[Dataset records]
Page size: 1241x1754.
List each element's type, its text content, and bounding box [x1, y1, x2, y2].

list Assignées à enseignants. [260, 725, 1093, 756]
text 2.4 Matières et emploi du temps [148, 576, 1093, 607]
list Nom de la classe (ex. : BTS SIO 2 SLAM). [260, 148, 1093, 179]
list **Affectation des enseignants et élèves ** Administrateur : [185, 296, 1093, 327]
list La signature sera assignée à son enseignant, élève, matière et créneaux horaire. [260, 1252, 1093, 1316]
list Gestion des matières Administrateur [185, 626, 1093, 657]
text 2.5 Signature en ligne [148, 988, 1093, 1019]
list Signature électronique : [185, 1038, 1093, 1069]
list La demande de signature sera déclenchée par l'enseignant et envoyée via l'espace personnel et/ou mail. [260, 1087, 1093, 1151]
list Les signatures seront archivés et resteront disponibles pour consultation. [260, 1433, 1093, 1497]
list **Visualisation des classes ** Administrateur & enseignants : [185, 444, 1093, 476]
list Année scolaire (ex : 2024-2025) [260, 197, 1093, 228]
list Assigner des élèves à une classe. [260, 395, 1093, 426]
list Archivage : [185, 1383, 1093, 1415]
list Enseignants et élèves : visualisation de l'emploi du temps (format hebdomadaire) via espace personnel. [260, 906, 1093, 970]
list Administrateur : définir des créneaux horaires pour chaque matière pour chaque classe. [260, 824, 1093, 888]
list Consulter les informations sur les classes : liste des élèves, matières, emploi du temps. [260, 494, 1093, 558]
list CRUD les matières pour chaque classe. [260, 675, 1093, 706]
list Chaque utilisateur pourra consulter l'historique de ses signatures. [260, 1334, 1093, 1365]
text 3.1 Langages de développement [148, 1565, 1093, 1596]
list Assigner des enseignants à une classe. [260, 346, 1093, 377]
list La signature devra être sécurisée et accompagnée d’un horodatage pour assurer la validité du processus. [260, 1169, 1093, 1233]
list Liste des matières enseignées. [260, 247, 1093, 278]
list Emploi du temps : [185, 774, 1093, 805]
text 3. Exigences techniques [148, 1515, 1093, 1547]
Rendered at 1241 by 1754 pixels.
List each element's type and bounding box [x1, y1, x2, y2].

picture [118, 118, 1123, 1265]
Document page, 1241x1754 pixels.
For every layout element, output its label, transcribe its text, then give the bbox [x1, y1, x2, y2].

# Exercise directions
Could you output every line of the records above verbatim, with nothing changed?

# Result of this exercise
Page size: 1241x1754.
List each element's type, its text content, and bounding box [x1, y1, x2, y2].

list Assignées à enseignants. [260, 725, 1093, 756]
text 2.4 Matières et emploi du temps [148, 576, 1093, 607]
list Nom de la classe (ex. : BTS SIO 2 SLAM). [260, 148, 1093, 179]
list **Affectation des enseignants et élèves ** Administrateur : [185, 296, 1093, 327]
list La signature sera assignée à son enseignant, élève, matière et créneaux horaire. [260, 1252, 1093, 1316]
list Gestion des matières Administrateur [185, 626, 1093, 657]
text 2.5 Signature en ligne [148, 988, 1093, 1019]
list Signature électronique : [185, 1038, 1093, 1069]
list La demande de signature sera déclenchée par l'enseignant et envoyée via l'espace personnel et/ou mail. [260, 1087, 1093, 1151]
list Les signatures seront archivés et resteront disponibles pour consultation. [260, 1433, 1093, 1497]
list **Visualisation des classes ** Administrateur & enseignants : [185, 444, 1093, 476]
list Année scolaire (ex : 2024-2025) [260, 197, 1093, 228]
list Assigner des élèves à une classe. [260, 395, 1093, 426]
list Archivage : [185, 1383, 1093, 1415]
list Enseignants et élèves : visualisation de l'emploi du temps (format hebdomadaire) via espace personnel. [260, 906, 1093, 970]
list Administrateur : définir des créneaux horaires pour chaque matière pour chaque classe. [260, 824, 1093, 888]
list Consulter les informations sur les classes : liste des élèves, matières, emploi du temps. [260, 494, 1093, 558]
list CRUD les matières pour chaque classe. [260, 675, 1093, 706]
list Chaque utilisateur pourra consulter l'historique de ses signatures. [260, 1334, 1093, 1365]
text 3.1 Langages de développement [148, 1565, 1093, 1596]
list Assigner des enseignants à une classe. [260, 346, 1093, 377]
list La signature devra être sécurisée et accompagnée d’un horodatage pour assurer la validité du processus. [260, 1169, 1093, 1233]
list Liste des matières enseignées. [260, 247, 1093, 278]
list Emploi du temps : [185, 774, 1093, 805]
text 3. Exigences techniques [148, 1515, 1093, 1547]
Rendered at 1241 by 1754 pixels.
List each element's type and bounding box [x1, y1, x2, y2].

picture [118, 118, 1123, 1265]
Document page, 1241x1754 pixels.
For every layout element, output its label, transcribe its text, then give the bbox [x1, y1, x2, y2].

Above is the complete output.